Hong Kong instant travel start-ups bring Uber-style approach to hotels and activities

PUBLISHED : Thursday, 21 May, 2015, 8:35am
UPDATED : Monday, 17 August, 2015, 10:16am

Two Hong Kong travel start-ups are providing on-demand hotel stays or activities for tourists used to booking services like Uber instantly through their mobile devices.

Last minute room booking app HotelQuickly and activity tour platform Klook allow users to book online through their smartphones and turn up within minutes of confirming their transaction.

Launched in October 2012, HotelQuickly offers users discounts on last minute room bookings in Asia with up to 60 per cent off standard rates to serve spontaneous travellers in 15 countries.

“Things have to be very smooth, people expect to have everything on demand you see all those services coming around like Uber, you want to book a car and expect it to arrive in five minutes,” said Raphael Cohen, co-founder of HotelQuickly.

HotelQuickly offers rooms at more than 6,000 hotels on its app, which has been downloaded more than 1 million times, and allows bookings in nine different languages.

The app has proven popular among mobile savvy domestic travellers in Indonesia as well as those looking for a staycation in Singapore or Hong Kong, Cohen said.

Transport and activities booking site Klook offers 20 to 30 experiences, which have been tested by its "curators", across each of its 21 locations. More than 20,000 activities have been booked through Klook since its launch in September 2014.

“I think mobile will become a really big game changer for this industry,” said co-founder Eric Gnock Fah.

“[For] activities you can book when you get there and that’s why we are the first company in Asia to launch an app where you can basically book it for tomorrow or today.”

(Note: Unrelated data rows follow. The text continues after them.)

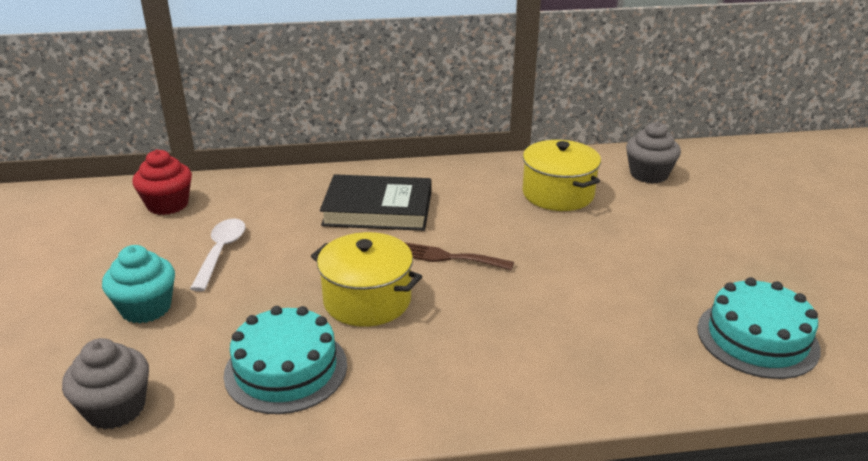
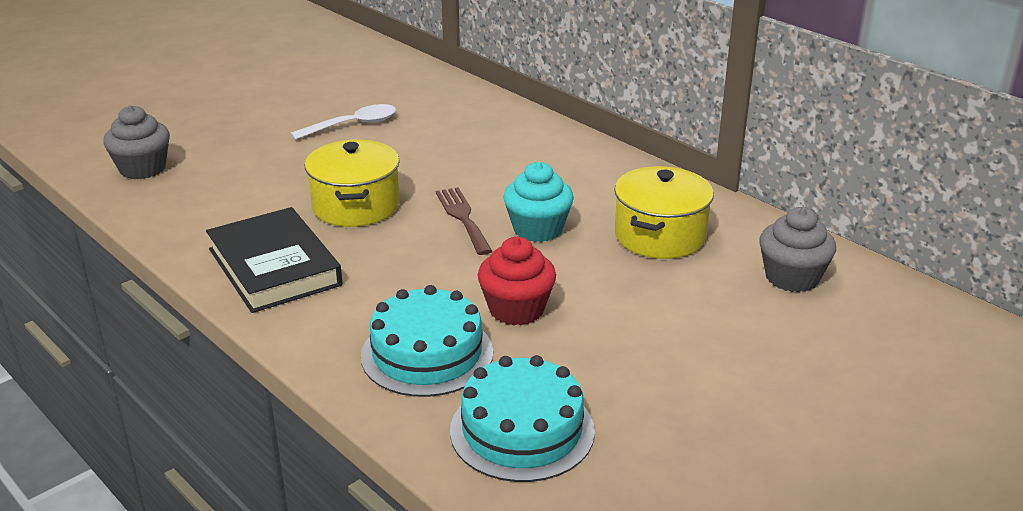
camera: 55 degrees right, 0 degrees up
turquoise cupcake [102,245,175,324] -> turquoise cupcake moved to [504,162,574,242]
red cupcake [132,150,192,215] -> red cupcake moved to [478,237,556,325]
turquoise cake [224,306,347,414] -> turquoise cake moved to [361,285,493,397]
black book [320,174,431,231] -> black book moved to [206,207,342,313]

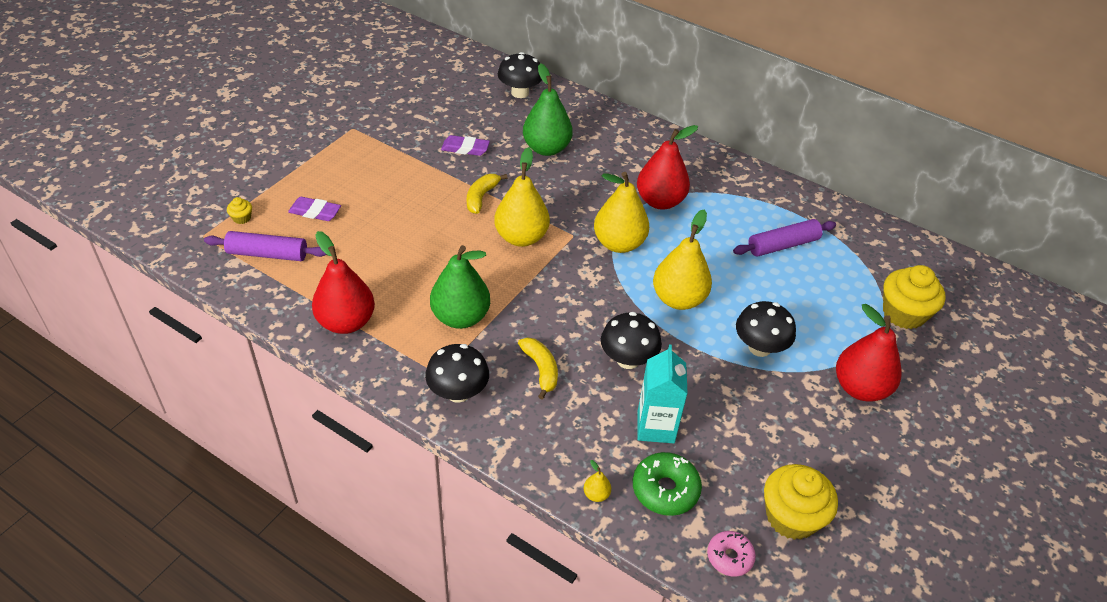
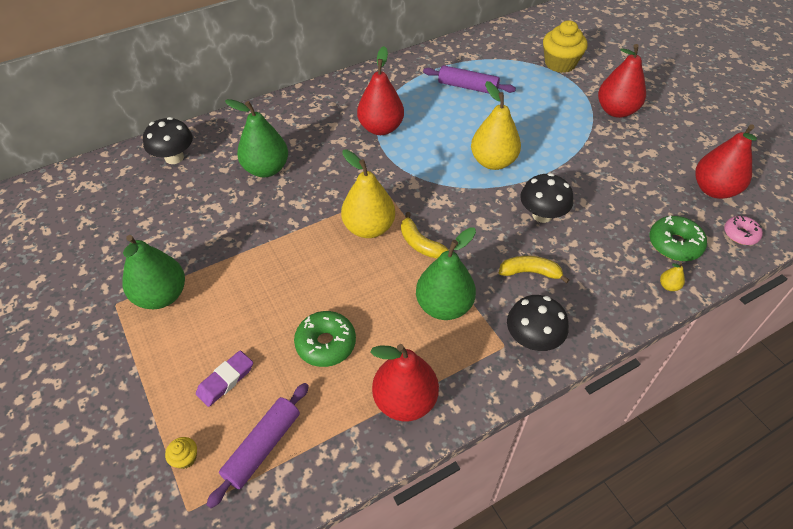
camera: 60 degrees left, 5 degrees up
purple eraser [441,135,490,156] -> none
yellow banana [467,174,508,214] -> yellow banana moved to [401,212,449,259]
yellow pear [594,172,649,253] -> none
turquoise carton [637,344,688,443] -> none
purple rolling pin [733,219,836,257] -> purple rolling pin turned 75 degrees counterclockwise [423,65,516,93]
black mushroom [736,301,796,357] -> none
yellow cupcake [764,464,838,540] -> red pear [695,124,757,199]
none -> green pear [122,235,185,309]
none -> green donut [294,311,356,367]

The Klook website and its app allows users to browse, book and receive confirmations in one place rather than traipsing to a travel agent or chasing emails, its founders explained.

Both start-ups are also targeting the growing number of outbound Chinese travellers, which hit 109 million in 2014, and is expected to hit 200 million by 2020, according to brokerage CLSA.

A survey of Chinese travellers by CLSA released in January found 72 per cent of people booked travel products online, and that tastes were expanding beyond shopping.

“Chinese youngsters are looking to diversify their travel experience, they’re no longer looking for the must-do things like Disney or Ocean park, they’re looking for how they can have a different experience when they travel so they can brag about this,” said Klook co-founder Ethan Lin.

Cohen said that while HotelQuickly does not plan to enter the competitive hotel business in mainland China, the company is targeting outbound Chinese tourists.

“They tend to book a lot in South East Asia, they’re very price sensitive, so when they see a hotel for half price they go for it and surprisingly they book everywhere,” Cohen said.